Mr. Chair, another deeply problematic aspect of Bill C-51 that has not been touched are changes to the Immigration and Refugee Protection Act that undid important protections for named persons in security certificate proceedings. Bill C-51 limited the requirement for disclosure of relevant information to special advocates and introduced a series of procedural barriers which further disadvantaged the rights of the named person.
In our legal challenge, CCLA has argued that these amendments are an unconstitutional violation of the section 7 guarantee to a hearing before an independent and impartial tribunal. Our Supreme Court has affirmed that the individual named in the security certificate “must be given an opportunity to know the case to meet, and an opportunity to meet the case”, an impossible exercise in the absence of a coherent legal framework for full disclosure.
This committee recognized as much in May 2017 when it recommended amending IRPA in order to give special advocates full access to complete security certificate files. We urge that Bill C-59 be amended to correct this issue.
We move now to the new elements of the new national security landscape that Bill C-59 has introduced. Our written submission will address a much wider range of issues in relation to the CSE Act, but we would like to highlight two parts today.
First, the proposed active and defensive cyber-operations aspects of the CSE's mandate essentially allow the establishment to engage in secret and largely unconstrained state-sponsored hacking and disruption. The limitation of not directing these activities at Canadian infrastructure is clearly inadequate given the inherently interconnected nature of the digital ecosystem. Such activities are also bound to impact the privacy expression and security interests of Canadians and persons in Canada, and may threaten the integrity of communications tools such as encryption and anonymity software that are vital for the protection of human rights in the digital age.
In the case of CSIS's disruption powers, which are in some ways analogous to these new aspects of CSE's mandate, the government has set out a complex framework for prior judicial authorization and a longer list of prohibited activities. While we do not concede the adequacy of that framework, it is notable that, in contrast, CSE's cyber-operations activities involve no meaningful privacy protections, require only secret ministerial authorization, and involve only after-the-fact review.
Second, while the majority of CSE's activities cannot be directed at Canadians or persons in Canada, this is an inadequate safeguard against CSE's overreach in the face of unselected bulk collection. Bill C-59 exacerbates this privacy risk by creating a series of exceptions for the collection of Canadian data, including one which allows its acquisition, use, analysis, retention, and disclosure, so long as it is publicly available.

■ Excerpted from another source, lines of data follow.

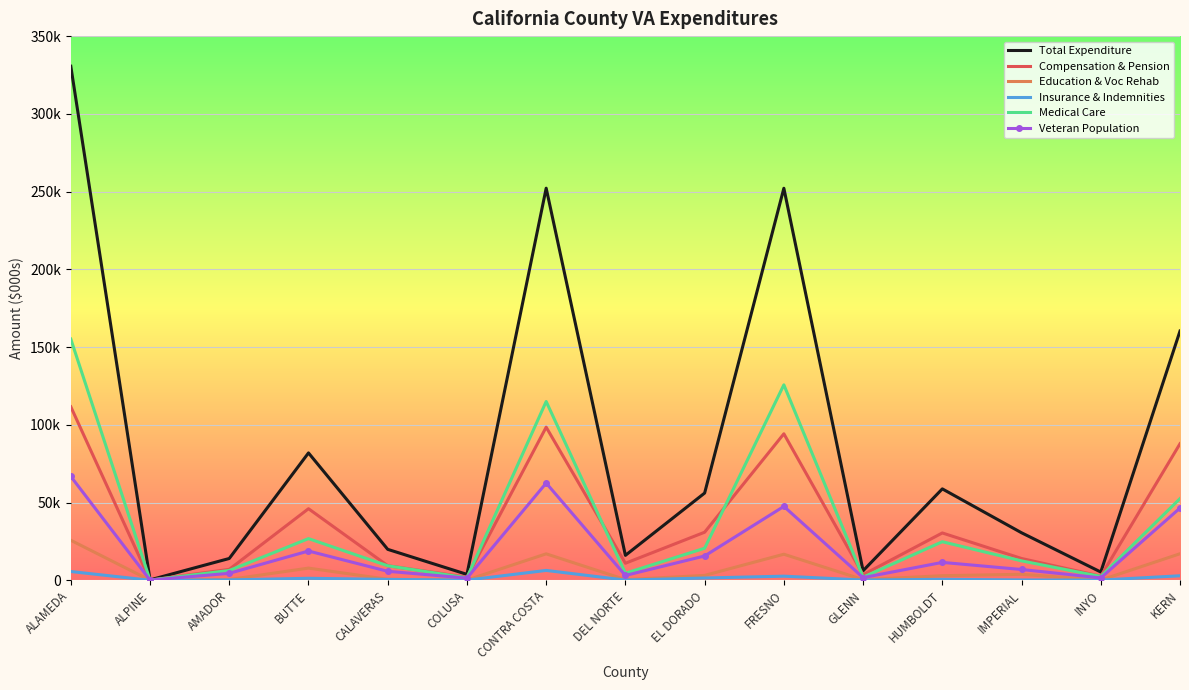

Is the value of Insurance & Indemnities at IMPERIAL greater than the value of Medical Care at HUMBOLDT?

No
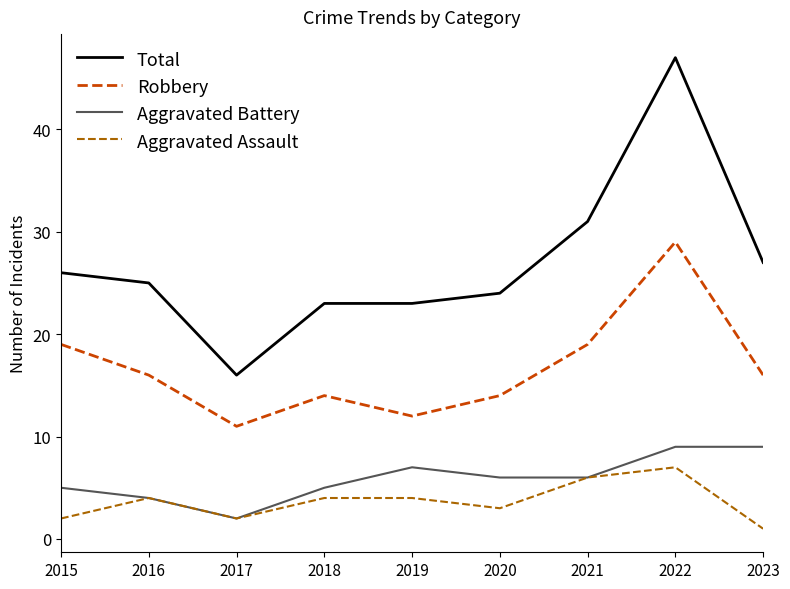

What is the sum of the Total values at 2018 and 2020?

47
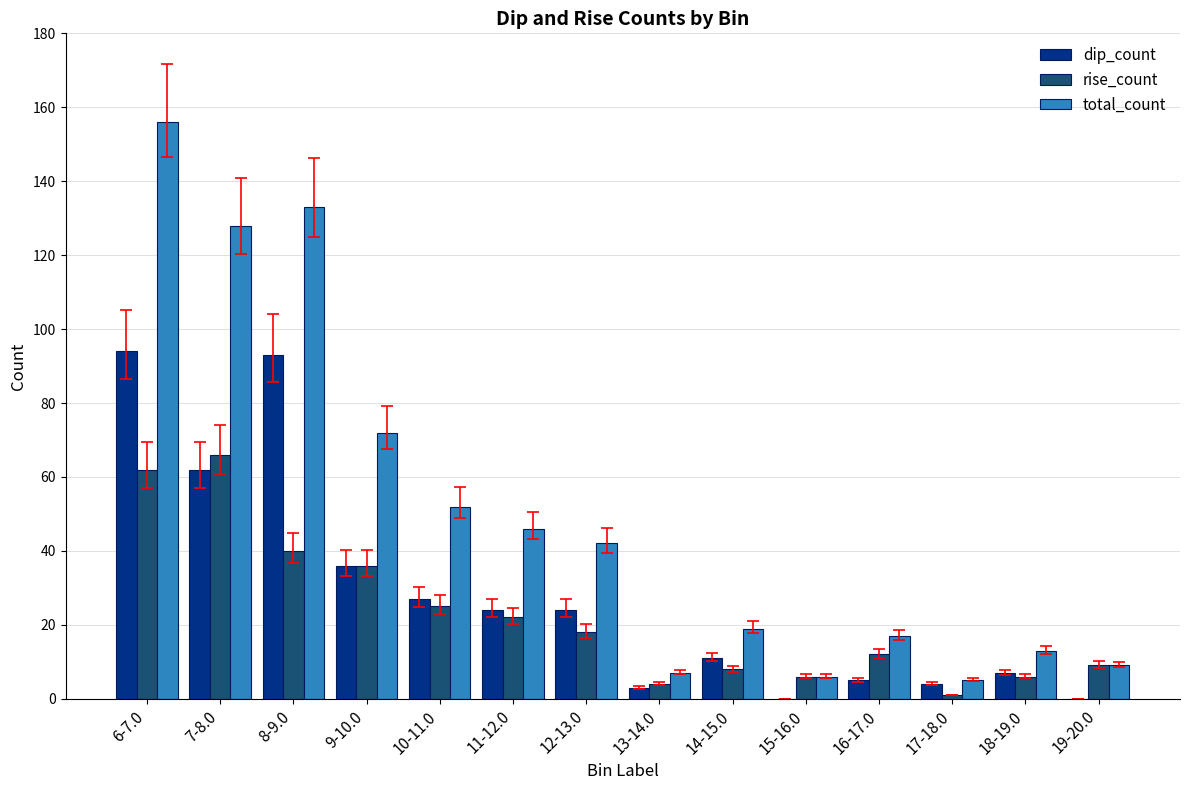

Which series changed the most between 9-10.0 and 19-20.0?

total_count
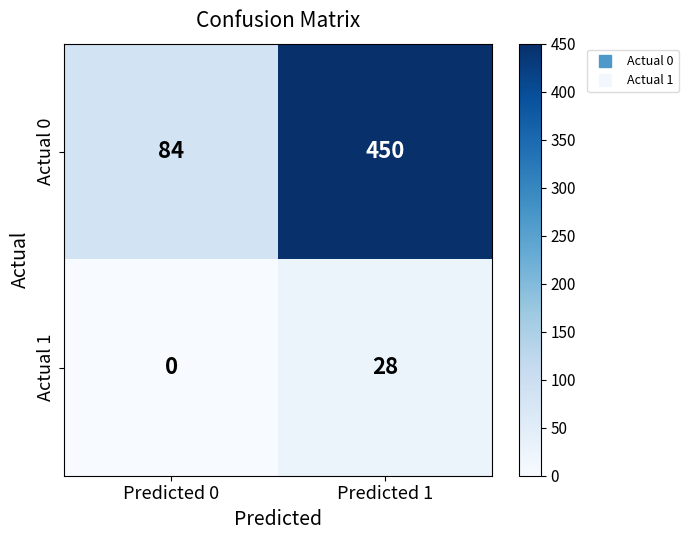

Is it true that Actual 1 equals 28 at Predicted 1?

True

This definition is so broad that it plausibly includes information in which individuals have a strong privacy interest, and potentially allows for the collection of private data obtained by hacks, leaks, or other illicit means. Furthermore, it may encourage the creation of grey markets for data that would otherwise never have been available to government—a client with deep pockets.
The government has failed to demonstrate why this exception, as worded, is necessary or proportionate, or what risk it is meant to mitigate in the first place.